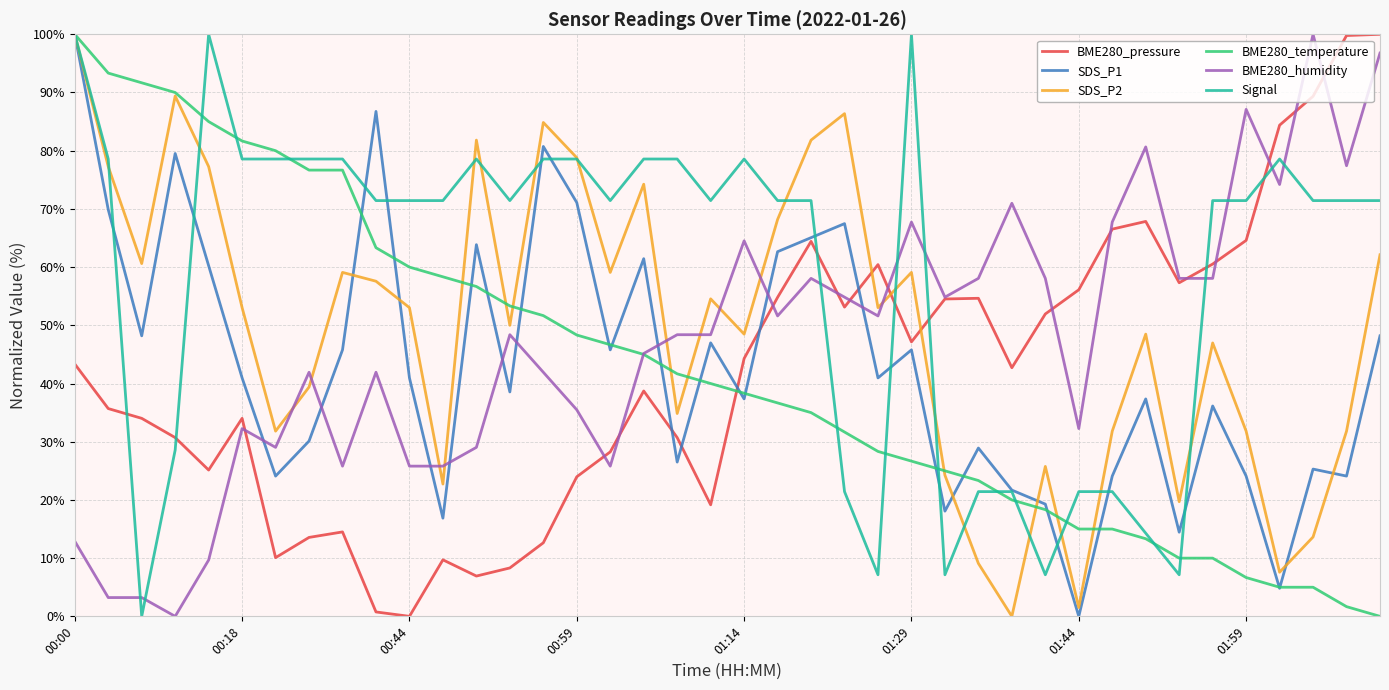

After their last crossing, which series has the higher values: BME280_humidity or Signal?

BME280_humidity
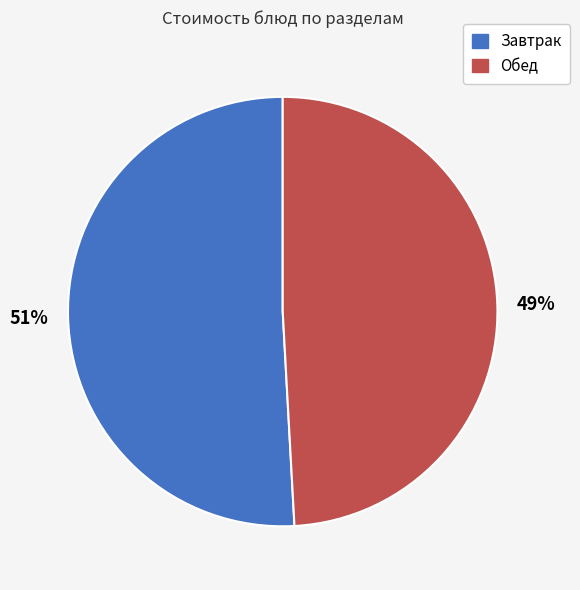

To the nearest percent, what is the difference between the largest and smallest slice percentages?

2%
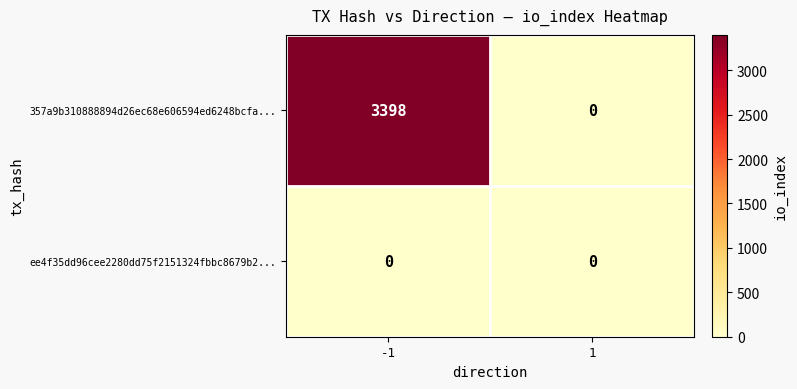

Rank the series by their average value, from lowest to highest.

ee4f35dd96cee2280dd75f2151324fbbc8679b2..., 357a9b310888894d26ec68e606594ed6248bcfa...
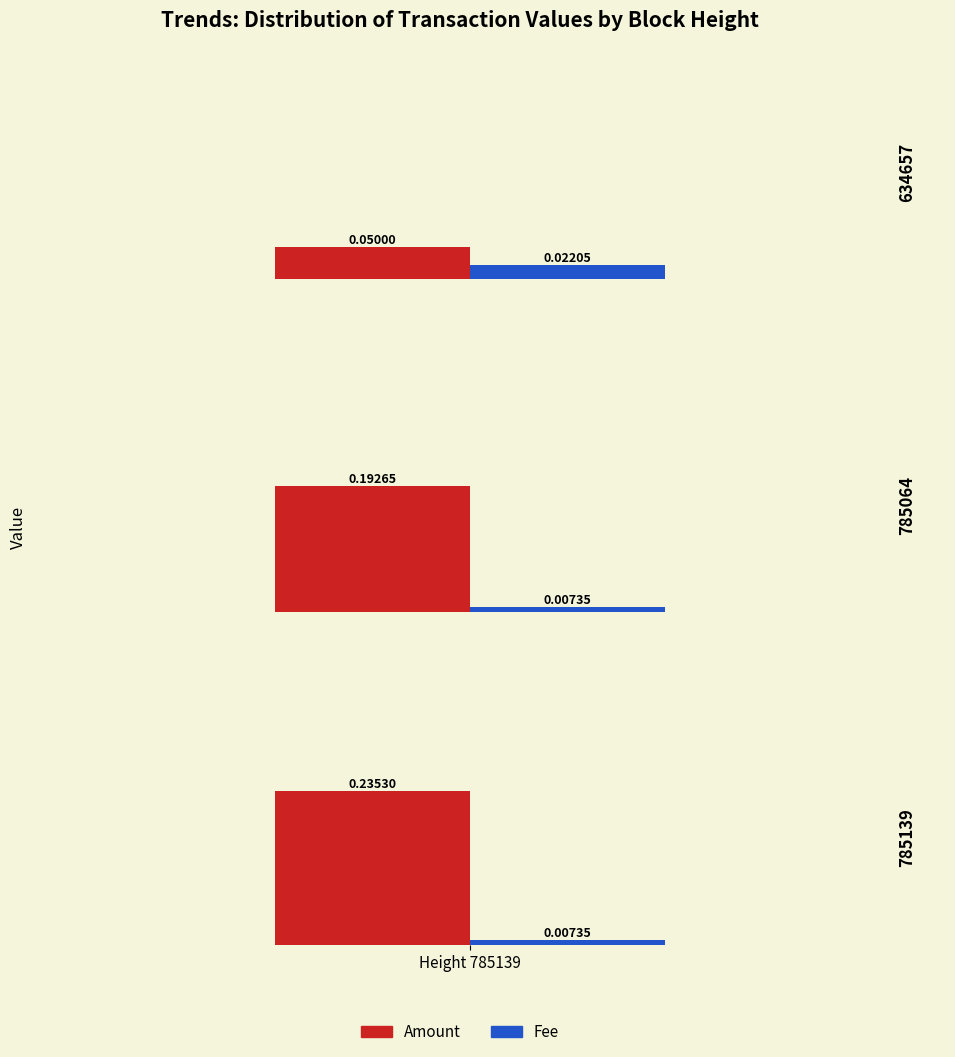

What is the total value across all series at 785139?

0.2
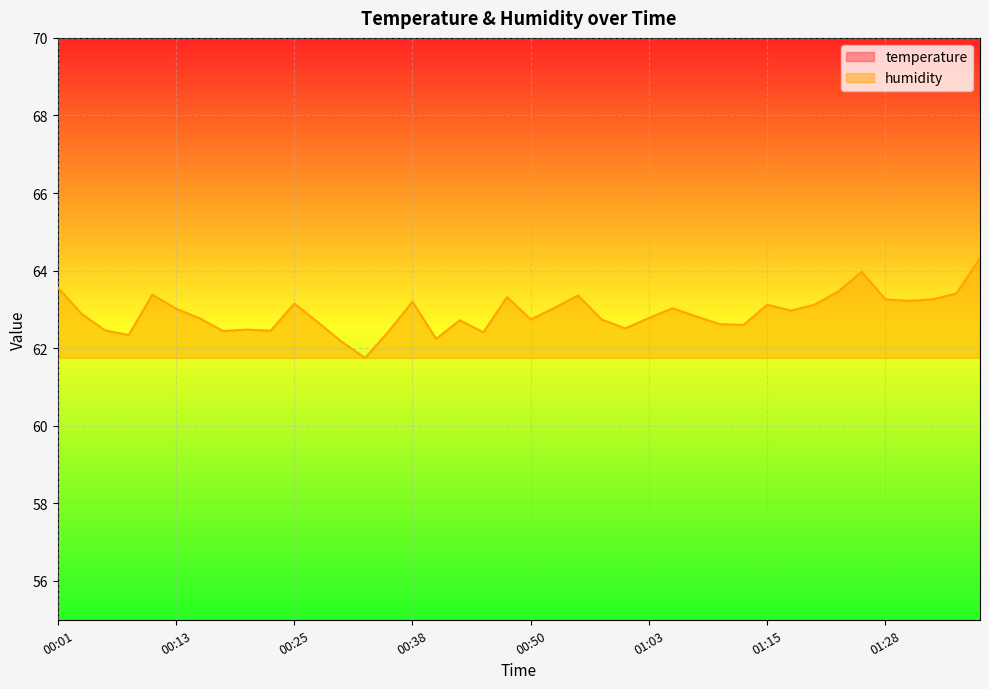

Reading right to left, what are all the values shown in this chart?

temperature: 01:38=20.9	01:35=21.0	01:33=21.0	01:30=21.0	01:28=20.9	01:25=20.7	01:23=20.8	01:20=20.8	01:18=20.8	01:15=20.8	01:13=21.1	01:10=21.1	01:08=21.0	01:05=20.9	01:03=20.8	01:00=20.8	00:58=20.8	00:55=20.6	00:53=20.4	00:50=20.6	00:48=20.6	00:45=20.8	00:43=20.5	00:40=20.8	00:38=20.5	00:35=20.4	00:33=20.5	00:30=20.5	00:28=20.4	00:25=20.2	00:23=20.2	00:20=20.4	00:18=20.4	00:15=20.4	00:13=20.2	00:11=20.1	00:08=20.2	00:06=20.2	00:03=20.1	00:01=20.0
humidity: 01:38=64.3	01:35=63.4	01:33=63.3	01:30=63.2	01:28=63.3	01:25=64.0	01:23=63.5	01:20=63.1	01:18=63.0	01:15=63.1	01:13=62.6	01:10=62.6	01:08=62.8	01:05=63.0	01:03=62.8	01:00=62.5	00:58=62.7	00:55=63.4	00:53=63.0	00:50=62.7	00:48=63.3	00:45=62.4	00:43=62.7	00:40=62.2	00:38=63.2	00:35=62.4	00:33=61.8	00:30=62.2	00:28=62.7	00:25=63.1	00:23=62.5	00:20=62.5	00:18=62.4	00:15=62.8	00:13=63.0	00:11=63.4	00:08=62.3	00:06=62.5	00:03=62.9	00:01=63.6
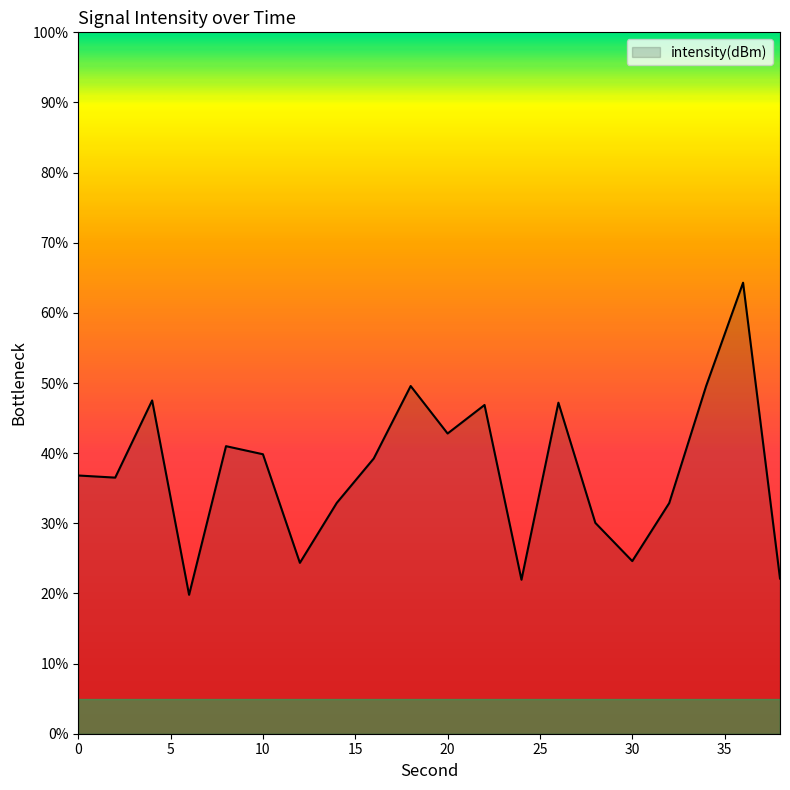

What is the greatest value displayed?

64.3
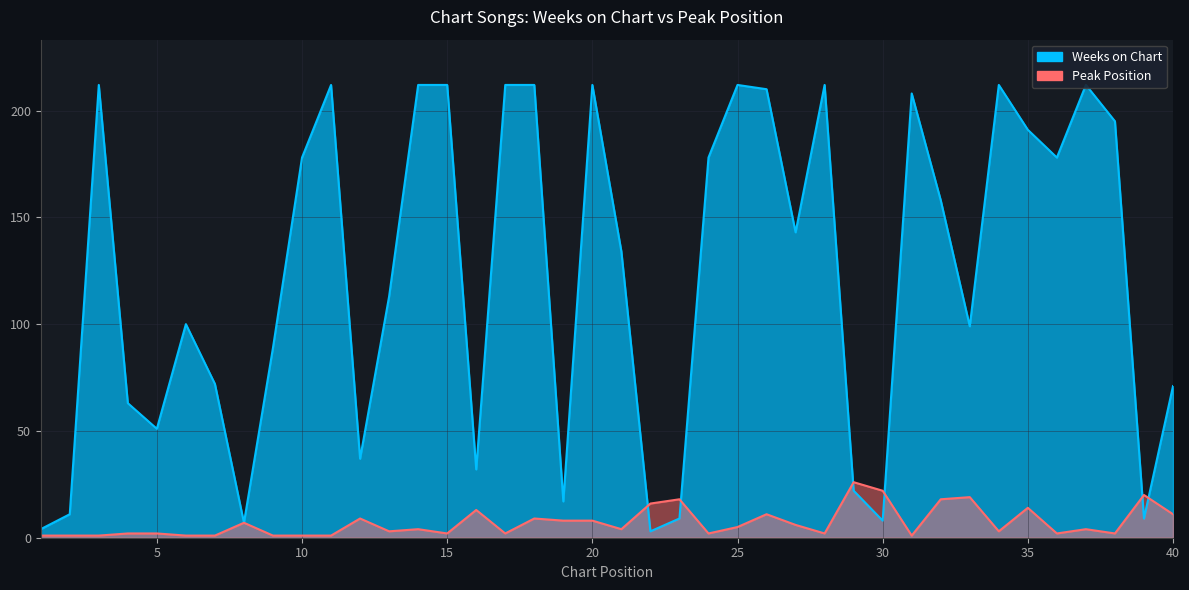

Is it true that Peak Position equals 2 at 13?

False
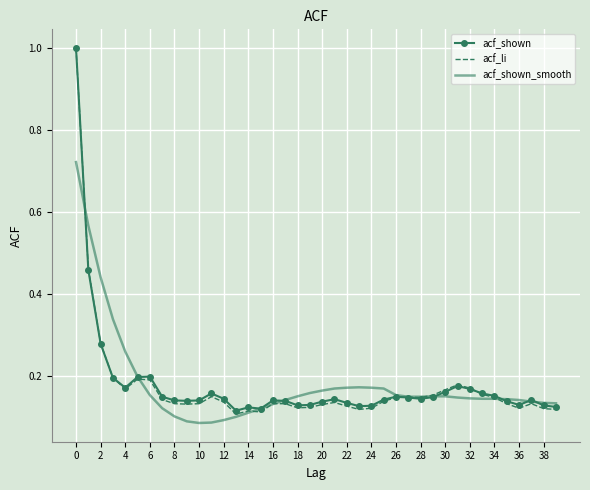

What is the highest value of the acf_li series?

1.0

^^^^^^^^^^^^^^^^

* [Exercise details]:
Convert every line of the records above into a Markdown table with the columns Row and Line, numbering each row and leaving out blank lines and the pictures.

* [Exercise result]:
| Row | Line |
|---|---|
| 1 | After their last crossing, which series has the higher values: BME280_humidity or Signal? |
| 2 | BME280_humidity |
| 3 | To the nearest percent, what is the difference between the largest and smallest slice percentages? |
| 4 | 2% |
| 5 | Rank the series by their average value, from lowest to highest. |
| 6 | ee4f35dd96cee2280dd75f2151324fbbc8679b2..., 357a9b310888894d26ec68e606594ed6248bcfa... |
| 7 | What is the total value across all series at 785139? |
| 8 | 0.2 |
| 9 | Reading right to left, what are all the values shown in this chart? |
| 10 | temperature: 01:38=20.9	01:35=21.0	01:33=21.0	01:30=21.0	01:28=20.9	01:25=20.7	01:23=20.8	01:20=20.8	01:18=20.8	01:15=20.8	01:13=21.1	01:10=21.1	01:08=21.0	01:05=20.9	01:03=20.8	01:00=20.8	00:58=20.8	00:55=20.6	00:53=20.4	00:50=20.6	00:48=20.6	00:45=20.8	00:43=20.5	00:40=20.8	00:38=20.5	00:35=20.4	00:33=20.5	00:30=20.5	00:28=20.4	00:25=20.2	00:23=20.2	00:20=20.4	00:18=20.4	00:15=20.4	00:13=20.2	00:11=20.1	00:08=20.2	00:06=20.2	00:03=20.1	00:01=20.0 |
| 11 | humidity: 01:38=64.3	01:35=63.4	01:33=63.3	01:30=63.2	01:28=63.3	01:25=64.0	01:23=63.5	01:20=63.1	01:18=63.0	01:15=63.1	01:13=62.6	01:10=62.6	01:08=62.8	01:05=63.0	01:03=62.8	01:00=62.5	00:58=62.7	00:55=63.4	00:53=63.0	00:50=62.7	00:48=63.3	00:45=62.4	00:43=62.7	00:40=62.2	00:38=63.2	00:35=62.4	00:33=61.8	00:30=62.2	00:28=62.7	00:25=63.1	00:23=62.5	00:20=62.5	00:18=62.4	00:15=62.8	00:13=63.0	00:11=63.4	00:08=62.3	00:06=62.5	00:03=62.9	00:01=63.6 |
| 12 | What is the greatest value displayed? |
| 13 | 64.3 |
| 14 | Is it true that Peak Position equals 2 at 13? |
| 15 | False |
| 16 | What is the highest value of the acf_li series? |
| 17 | 1.0 |